L'histoire :
Béatrice (Béa), très jeune femme à peine sortie de l'adolescence, a décidé de fuir de chez elle en prenant le bus. Elle se ravise au dernier moment et erre dans les rues agitées d’une ville du Texas, avant de se faire prendre en auto-stop par Lou, une voisine, d'à peine dix ans son aînée, partie elle aussi à l'aventure avec sa mini caravane. D'abord tendue et conflictuelle, leur relation va évoluer sur la route. Et tandis qu'elles se dirigent vers San Angelo, chez les grands-parents de Lou, la découverte d'un chat portant une médaille indiquant la ville de West, cartographiée nulle part, va transformer leur voyage en échappatoire initiatique. D’autant plus que de singuliers personnages vont les prendre en chasse. Ce sera aussi l’occasion pour Béa de se révéler à elle-même...
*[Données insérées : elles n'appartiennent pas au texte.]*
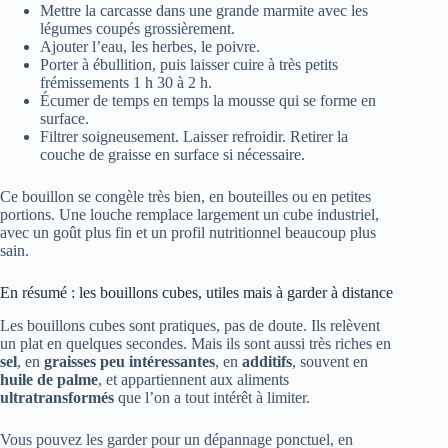
Mettre la carcasse dans une grande marmite avec les
légumes coupés grossièrement.
Ajouter l’eau, les herbes, le poivre.
Porter à ébullition, puis laisser cuire à très petits
frémissements 1 h 30 à 2 h.
Écumer de temps en temps la mousse qui se forme en
surface.
Filtrer soigneusement. Laisser refroidir. Retirer la
couche de graisse en surface si nécessaire.
Ce bouillon se congèle très bien, en bouteilles ou en petites
portions. Une louche remplace largement un cube industriel,
avec un goût plus fin et un profil nutritionnel beaucoup plus
sain.
En résumé : les bouillons cubes, utiles mais à garder à distance
Les bouillons cubes sont pratiques, pas de doute. Ils relèvent
un plat en quelques secondes. Mais ils sont aussi très riches en
sel
, en
graisses peu intéressantes
, en
additifs
, souvent en
huile de palme
, et appartiennent aux aliments
ultratransformés
que l’on a tout intérêt à limiter.
Vous pouvez les garder pour un dépannage ponctuel, en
Ce qu'on en pense sur la planète BD :
Tillie Walden, américaine née en 1996, porte juste l'âge de ses protagonistes. On Imagine donc fort bien son attachement aux personnages et leurs vécus, leurs émotions. Cette demoiselle ayant déjà reçu un prix Eisner de la meilleure œuvre inspirée de la réalité en 2018 pour Spinning, et un prix Ignatz pour J'adore ce passage (tous deux Chez Gallimard) a indéniablement du talent, et une patte singulière. Dans ce road movie ou deux jeunes femmes se révèlent à elles-mêmes, à l'occasion d'une sorte de quête, d'abord classique, puis ensuite fantastique, l'onirisme se frotte continuellement à la réalité crue. Lou et Béa ont en effet toutes deux une vie compliquée, et la fuite de l'une, dictée par des événements dramatiques familiaux (les thèmes de l’homosexualité et du viol sont abordés dignement dans cet ouvrage), va justement être non seulement l'élément déclencheur de leur rapprochement, mais aussi le catalyseur de la disruption de la réalité. Si leur vie va basculer, il va en être de même pour les formes de cet album, qui va se plier, au sens propre, aux volontés exaspérées de l'autrice/actrice (Tillie/Bea), rendant toute logique inutile. Dés lors, rien ne sera comme avant. Tillie Walden a des choses à raconter, c'est certain, et son féminisme est au moins à la hauteur de sa poésie. Peut-être devrait-elle cependant davantage synthétiser son propos, et mieux penser ses dialogues. Car toute la première partie ne réussit que peu à convaincre, surtout avec un dessin stylé « Web Toon » pas franchement des plus séduisant. Lorsqu'il s'agit de 75 pages sur 308, Il faut être sacrément motivé, comme pour finir un mille feuilles. La route de West se mérite... ce ne sera plus un mystère.